The EV company’s decision came after the federal government denied its authorization to continue selling its cars despite a rule banning vehicles with Chinese-made connected vehicle software. Polestar, which is headquartered in Sweden but majority owned by China’s Geely, said it would stop selling its vehicles in the US starting with the 2027 model year.
For the thousands of Polestar owners and dozens of dealers in the US, it was a moment of disappointment and uncertainty. What would happen with their vehicles? Who would service them? Would they still get software updates? And at a time of record-high rates of EV depreciation, what would happen to the value of their cars? With these questions swirling, many are now looking around for someone to blame — and are not coming up with any obvious answers.

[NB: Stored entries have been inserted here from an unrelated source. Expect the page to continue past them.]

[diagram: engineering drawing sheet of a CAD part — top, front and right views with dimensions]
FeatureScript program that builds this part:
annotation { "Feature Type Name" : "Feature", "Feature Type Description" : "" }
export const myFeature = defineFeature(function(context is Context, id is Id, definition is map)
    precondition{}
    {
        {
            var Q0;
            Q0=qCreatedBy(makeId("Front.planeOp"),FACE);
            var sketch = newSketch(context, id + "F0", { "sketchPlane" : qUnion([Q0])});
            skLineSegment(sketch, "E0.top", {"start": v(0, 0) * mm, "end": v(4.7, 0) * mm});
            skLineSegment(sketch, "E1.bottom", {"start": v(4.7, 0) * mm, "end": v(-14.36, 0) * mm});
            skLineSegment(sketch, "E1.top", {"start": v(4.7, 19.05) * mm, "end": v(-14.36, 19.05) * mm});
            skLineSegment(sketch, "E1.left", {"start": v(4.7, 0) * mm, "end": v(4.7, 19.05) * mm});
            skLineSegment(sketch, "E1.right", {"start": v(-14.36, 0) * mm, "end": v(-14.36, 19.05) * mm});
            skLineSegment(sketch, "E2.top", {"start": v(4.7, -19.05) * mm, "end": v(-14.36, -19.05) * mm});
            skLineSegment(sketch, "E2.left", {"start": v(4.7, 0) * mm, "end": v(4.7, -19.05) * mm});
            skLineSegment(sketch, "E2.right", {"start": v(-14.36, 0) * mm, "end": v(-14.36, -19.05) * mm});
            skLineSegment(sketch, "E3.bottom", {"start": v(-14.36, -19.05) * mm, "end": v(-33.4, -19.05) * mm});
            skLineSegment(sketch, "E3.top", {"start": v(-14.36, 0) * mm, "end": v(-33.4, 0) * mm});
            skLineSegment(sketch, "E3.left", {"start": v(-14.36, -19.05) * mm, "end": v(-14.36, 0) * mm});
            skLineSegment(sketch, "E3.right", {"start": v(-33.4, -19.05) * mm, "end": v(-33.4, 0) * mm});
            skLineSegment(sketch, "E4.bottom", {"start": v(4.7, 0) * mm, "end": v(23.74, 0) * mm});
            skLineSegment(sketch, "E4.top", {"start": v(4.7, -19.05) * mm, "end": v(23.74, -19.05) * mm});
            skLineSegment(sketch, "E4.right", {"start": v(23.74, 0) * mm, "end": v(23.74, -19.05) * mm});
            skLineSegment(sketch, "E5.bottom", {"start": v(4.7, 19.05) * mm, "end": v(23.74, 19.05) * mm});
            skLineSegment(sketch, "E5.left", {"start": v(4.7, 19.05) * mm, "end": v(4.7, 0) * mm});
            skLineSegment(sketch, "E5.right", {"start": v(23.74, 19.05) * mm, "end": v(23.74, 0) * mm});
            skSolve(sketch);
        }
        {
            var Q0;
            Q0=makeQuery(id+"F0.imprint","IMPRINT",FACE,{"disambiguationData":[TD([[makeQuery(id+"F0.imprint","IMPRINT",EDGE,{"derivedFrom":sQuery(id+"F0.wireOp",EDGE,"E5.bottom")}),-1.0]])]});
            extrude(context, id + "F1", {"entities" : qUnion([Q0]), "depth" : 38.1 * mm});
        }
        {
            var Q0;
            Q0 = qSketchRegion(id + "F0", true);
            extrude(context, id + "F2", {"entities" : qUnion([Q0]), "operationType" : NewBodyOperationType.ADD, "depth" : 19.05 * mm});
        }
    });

“It feels like we’re the ones left holding the bag, with no compensation for the sudden loss in market value on cars we just bought or leased,” said DL Byron, an inventor and content creator from Washington state, who picked up a certified pre-owned Polestar 2 just days before the company announced it was shutting down in the US. “At this point I have to trust that Polestar will honor its warranty and service commitments.”
“We deserve better.” — DL Byron, Polestar 2 owner
Volvo, which is also majority owned by Geely, has received authorization from the Commerce Department to keep selling its vehicles in the US despite its Chinese ties — a fact that also burns Polestar owners.
“The ‘brand‑within‑a‑brand’ model failed in the U.S., and that’s on Polestar — not on the owners who bought in,” Byron told The Verge. “We deserve better.”
Matthew Haiken, who owns a Polestar dealership in Short Hills, New Jersey, says that state franchise laws typically provide protections if an automaker goes bankrupt or voluntarily leaves the US market. Those protections exist because dealers make substantial investments that cannot easily be repurposed, including exclusive Polestar signage, long-term real estate leases, and specialized replacement parts.